/---

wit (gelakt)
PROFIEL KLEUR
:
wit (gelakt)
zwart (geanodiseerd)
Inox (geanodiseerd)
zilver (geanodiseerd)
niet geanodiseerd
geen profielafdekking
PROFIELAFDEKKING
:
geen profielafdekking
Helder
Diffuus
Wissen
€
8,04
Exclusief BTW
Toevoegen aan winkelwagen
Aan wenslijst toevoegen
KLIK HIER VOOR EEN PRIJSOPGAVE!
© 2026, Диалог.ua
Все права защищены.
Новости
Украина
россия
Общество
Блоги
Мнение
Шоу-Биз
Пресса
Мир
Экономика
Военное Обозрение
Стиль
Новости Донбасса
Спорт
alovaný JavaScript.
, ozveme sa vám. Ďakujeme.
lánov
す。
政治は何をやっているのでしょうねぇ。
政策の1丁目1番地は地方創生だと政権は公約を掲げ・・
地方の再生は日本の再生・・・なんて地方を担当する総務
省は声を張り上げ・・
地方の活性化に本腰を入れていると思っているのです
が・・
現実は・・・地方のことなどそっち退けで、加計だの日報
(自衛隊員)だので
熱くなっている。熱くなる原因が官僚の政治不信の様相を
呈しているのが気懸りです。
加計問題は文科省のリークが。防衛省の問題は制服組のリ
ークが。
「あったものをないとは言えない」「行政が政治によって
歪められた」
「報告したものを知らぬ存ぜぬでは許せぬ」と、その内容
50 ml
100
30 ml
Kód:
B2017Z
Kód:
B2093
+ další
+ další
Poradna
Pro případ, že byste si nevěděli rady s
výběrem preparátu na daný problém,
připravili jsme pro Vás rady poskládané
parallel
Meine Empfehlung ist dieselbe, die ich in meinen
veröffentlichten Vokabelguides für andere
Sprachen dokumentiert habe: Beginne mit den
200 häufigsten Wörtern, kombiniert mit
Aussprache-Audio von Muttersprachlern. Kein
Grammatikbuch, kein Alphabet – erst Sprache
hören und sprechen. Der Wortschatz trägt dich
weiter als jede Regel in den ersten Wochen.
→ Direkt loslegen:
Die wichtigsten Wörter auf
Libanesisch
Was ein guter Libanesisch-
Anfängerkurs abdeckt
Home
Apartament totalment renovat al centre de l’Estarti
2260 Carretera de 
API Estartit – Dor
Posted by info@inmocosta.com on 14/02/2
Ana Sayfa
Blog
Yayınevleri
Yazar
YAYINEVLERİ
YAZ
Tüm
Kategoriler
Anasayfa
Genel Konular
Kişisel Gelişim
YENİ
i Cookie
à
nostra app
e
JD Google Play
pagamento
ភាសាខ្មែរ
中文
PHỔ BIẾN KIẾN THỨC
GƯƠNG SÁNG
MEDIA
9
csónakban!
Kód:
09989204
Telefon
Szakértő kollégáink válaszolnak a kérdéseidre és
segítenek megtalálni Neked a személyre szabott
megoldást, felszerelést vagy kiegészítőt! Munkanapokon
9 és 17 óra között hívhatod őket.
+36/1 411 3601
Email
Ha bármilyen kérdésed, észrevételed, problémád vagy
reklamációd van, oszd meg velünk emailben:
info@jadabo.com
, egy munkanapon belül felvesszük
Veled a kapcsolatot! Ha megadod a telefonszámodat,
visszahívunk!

\---

REQUIRED ACTION - Could you write out all of the data again, exactly as given?

OUTPUT FOR THIS EXERCISE -
wit (gelakt)
PROFIEL KLEUR
:
wit (gelakt)
zwart (geanodiseerd)
Inox (geanodiseerd)
zilver (geanodiseerd)
niet geanodiseerd
geen profielafdekking
PROFIELAFDEKKING
:
geen profielafdekking
Helder
Diffuus
Wissen
€
8,04
Exclusief BTW
Toevoegen aan winkelwagen
Aan wenslijst toevoegen
KLIK HIER VOOR EEN PRIJSOPGAVE!
© 2026, Диалог.ua
Все права защищены.
Новости
Украина
россия
Общество
Блоги
Мнение
Шоу-Биз
Пресса
Мир
Экономика
Военное Обозрение
Стиль
Новости Донбасса
Спорт
alovaný JavaScript.
, ozveme sa vám. Ďakujeme.
lánov
す。
政治は何をやっているのでしょうねぇ。
政策の1丁目1番地は地方創生だと政権は公約を掲げ・・
地方の再生は日本の再生・・・なんて地方を担当する総務
省は声を張り上げ・・
地方の活性化に本腰を入れていると思っているのです
が・・
現実は・・・地方のことなどそっち退けで、加計だの日報
(自衛隊員)だので
熱くなっている。熱くなる原因が官僚の政治不信の様相を
呈しているのが気懸りです。
加計問題は文科省のリークが。防衛省の問題は制服組のリ
ークが。
「あったものをないとは言えない」「行政が政治によって
歪められた」
「報告したものを知らぬ存ぜぬでは許せぬ」と、その内容
50 ml
100
30 ml
Kód:
B2017Z
Kód:
B2093
+ další
+ další
Poradna
Pro případ, že byste si nevěděli rady s
výběrem preparátu na daný problém,
připravili jsme pro Vás rady poskládané
parallel
Meine Empfehlung ist dieselbe, die ich in meinen
veröffentlichten Vokabelguides für andere
Sprachen dokumentiert habe: Beginne mit den
200 häufigsten Wörtern, kombiniert mit
Aussprache-Audio von Muttersprachlern. Kein
Grammatikbuch, kein Alphabet – erst Sprache
hören und sprechen. Der Wortschatz trägt dich
weiter als jede Regel in den ersten Wochen.
→ Direkt loslegen:
Die wichtigsten Wörter auf
Libanesisch
Was ein guter Libanesisch-
Anfängerkurs abdeckt
Home
Apartament totalment renovat al centre de l’Estarti
2260 Carretera de 
API Estartit – Dor
Posted by info@inmocosta.com on 14/02/2
Ana Sayfa
Blog
Yayınevleri
Yazar
YAYINEVLERİ
YAZ
Tüm
Kategoriler
Anasayfa
Genel Konular
Kişisel Gelişim
YENİ
i Cookie
à
nostra app
e
JD Google Play
pagamento
ភាសាខ្មែរ
中文
PHỔ BIẾN KIẾN THỨC
GƯƠNG SÁNG
MEDIA
9
csónakban!
Kód:
09989204
Telefon
Szakértő kollégáink válaszolnak a kérdéseidre és
segítenek megtalálni Neked a személyre szabott
megoldást, felszerelést vagy kiegészítőt! Munkanapokon
9 és 17 óra között hívhatod őket.
+36/1 411 3601
Email
Ha bármilyen kérdésed, észrevételed, problémád vagy
reklamációd van, oszd meg velünk emailben:
info@jadabo.com
, egy munkanapon belül felvesszük
Veled a kapcsolatot! Ha megadod a telefonszámodat,
visszahívunk!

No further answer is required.